In 2017, a couple from Denver, Christina and Ian Lacey, took a leap of faith that has since altered the course of their lives. Opting to forgo stable career paths, Christina, a former dental assistant, and Ian, with his background in information technology, decided to transform their hobby into a burgeoning small business. This decision was fueled by their passion for creating unique jewelry from recycled materials, particularly repurposed guitar and bass strings. Their venture, known as Retuned Jewelry, started in the comfort of their home and has experienced remarkable financial success, achieving an average of $360,000 in annual sales by actively participating in music and art festivals across the region.
The dedication and relentless hard work the Laceys invested in their business have not gone unnoticed. Christina remarked, “We’ve worked 24/7 on this. This is our baby. We’ve pushed through burnout just to keep it alive.” However, the passionate pursuit of their dreams now faces significant challenges due to external economic pressures. Specifically, the implementation of 145% tariffs on Chinese imports by former President Donald Trump is creating considerable obstacles. In 2024 alone, these tariffs impacted approximately $440 billion worth of goods flowing into the U.S. Consequently, small businesses like Retuned Jewelry are left vulnerable to the repercussions, as articulated by John Arensmeyer, the founder and CEO of Small Business Majority, an organization advocating for the interests of a diverse network of 85,000 small businesses.

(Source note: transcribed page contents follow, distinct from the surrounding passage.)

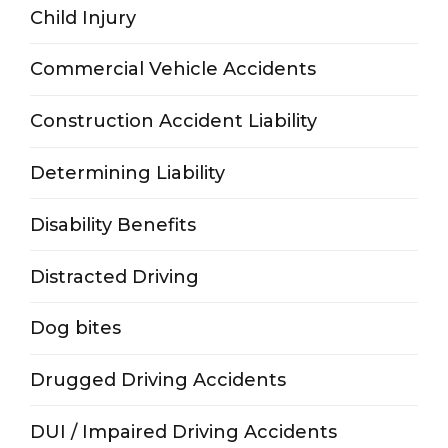
Child Injury
Commercial Vehicle Accidents
Construction Accident Liability
Determining Liability
Disability Benefits
Distracted Driving
Dog bites
Drugged Driving Accidents
DUI / Impaired Driving Accidents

Arensmeyer pointed out the precarious situation small businesses find themselves in, stating that they may be compelled to elevate product prices, scale back on staff, postpone growth ambitions, or even shut down altogether. Particularly concerning is the fact that many small business owners operate with thin profit margins, leaving them with little leverage or financial cushioning during challenging times. He underscored, “Small businesses have thinner margins and less leverage to negotiate with suppliers.”
For the Laceys, their business hinges on acquiring materials that would otherwise be dumped in landfills. Although they manage to procure the guitar strings for free, the beads, chains, clasps, and hooks they use predominantly depend on imports from China. Ian Lacey expressed frustration with the inability to source similar materials domestically, revealing, “We’ve looked… There’s no facility here that makes what we need.” In readiness for the impending tariffs, they have preemptively raised prices on their jewelry items to mitigate financial strain.
Furthermore, Arensmeyer suggested that the tariffs pose a dire crisis for small businesses lacking adequate cash reserves to absorb rising costs. The implications extend beyond just the Laceys’ operation; similar challenges are faced by other small enterprises. For instance, Ann Brunett, Chief Operating Officer of The Mitchell Group, a second-generation textile company situated in Niles, Illinois, has noted how these tariffs severely impact their cash flow. She stated, “Because of our business model, tariffs have put a serious strain on our cash flow,” as the company often has to hold on to inventory while incurring additional charges due to tariffs.
Ann’s observations echo the reality faced by over a dozen employees at The Mitchell Group, which generates roughly $10 million in annual revenue. Brunett emphasized that the survival of their business means the world to them, as they strive to avoid downsizing their workforce. Bill Fisch, the company’s president, has actively explored alternative production venues in countries including Vietnam, India, and Malaysia; however, he lamented, “No one has the infrastructure China does,” underscoring the complexities of reshaping their supply chains.
While Donald Trump heralded tariffs as a strategy to invigorate domestic manufacturing, experts like Arensmeyer caution that cultivating a self-sustaining manufacturing base in the U.S. will take time. He remarked, “You can’t just say, ‘Oh, we’re going to have a tariff, and now people are going to buy domestically,’ when we don’t have those products being made domestically.”
Over recent decades, the U.S. textile and apparel industry has been in a steady decline, facing fierce competition from cheaper production facilities overseas and the broader forces of globalization. According to Sheng Lu, a professor at the University of Delaware’s Department of Fashion and Apparel Studies, this decline has rendered many essential materials, particularly specialized textiles and polymers, nearly impossible to procure from American sources. Fisch underscored this critical supply issue, noting that finding sufficient workers to operate a fabric factory in Mississippi has proven to be another significant hurdle. In his words, “The textile business for our kind of product? It’s gone here.” These challenges intertwine to paint a portrait of the current crisis, economic turbulence, and the precarities facing American small businesses in today’s globalized market.